**DOCUMENT EXCERPT:**
________
Bristol City competed in its sixth consecutive season in the EFL Championship in the 2020/21 season. It was however its most challenging, with the club finishing 19th, its lowest position during its current Championship stay. This ultimately led to the sacking of Dean Holden and hiring of Nigel Pearson. A run to the FA Cup fifth round was one of very few positives in the season.

Bristol City finances took a sizeable hit as the loss of much needed gate receipts and lower player sales saw losses rise to £38m, the highest in its history.

Bristol City Finances – Revenue

The Robins saw its revenue plummet, falling from £27.2m to £16.7m (39%). This was due to significant falls in matchday and commercial revenue. This was its lowest revenue since 2016 (its first year back in the Championship).

Other income rose by £1m to £1.6m which partly offset this revenue reduction. What compromises ‘other income’ is not disclosed in the accounts.
________
**SUPPLIED INFORMATION:**
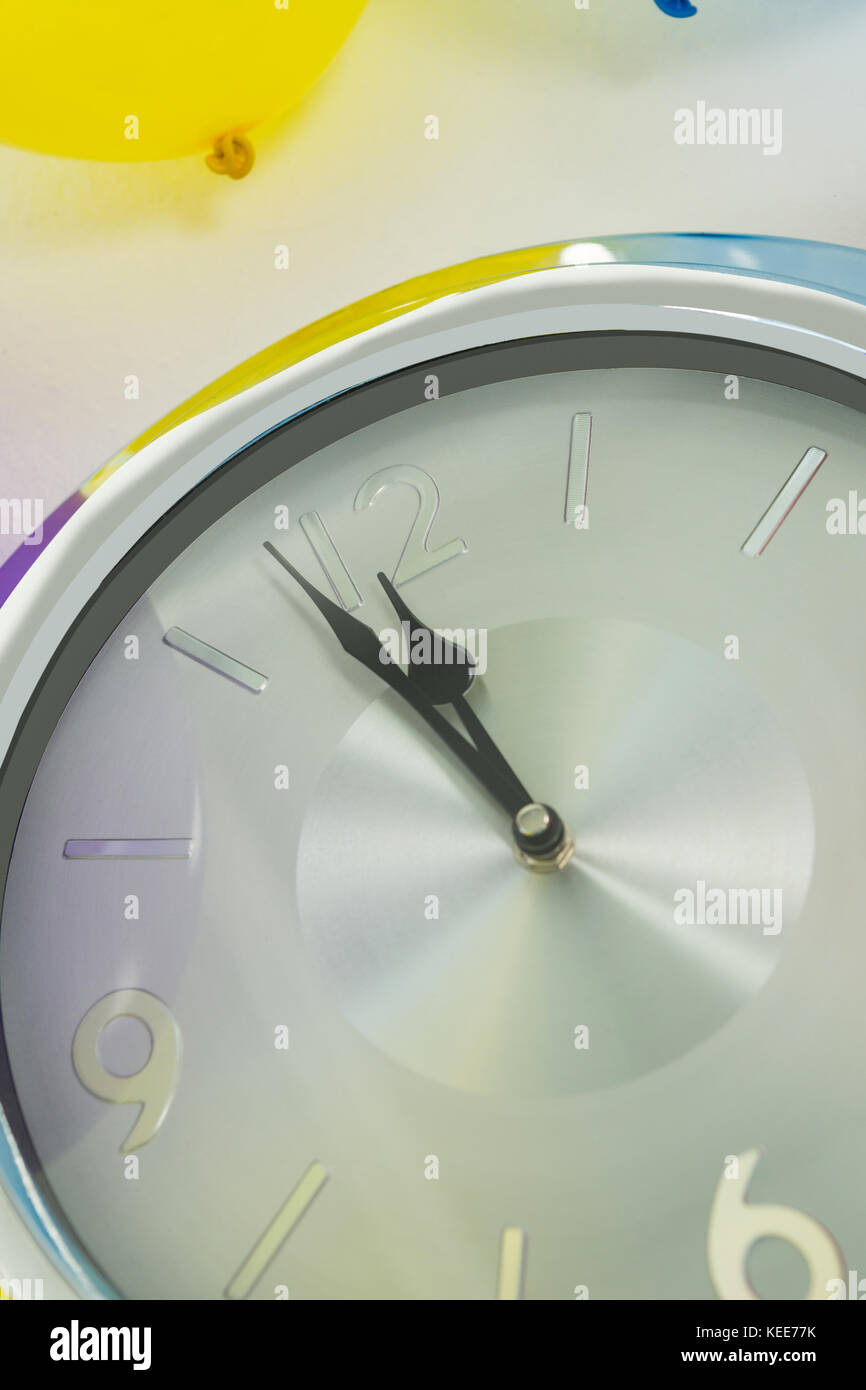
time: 10:53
________
**DIRECTIONS:**
a) List every amount in pounds sterling that the Bristol City finances text gives.
b) According to the Bristol City finances text, where did the club finish in the 2020/21 Championship season?

**ANSWERS PROVIDED:**
a) £38m, £27.2m, £16.7m, £1m, £1.6m

b) 19th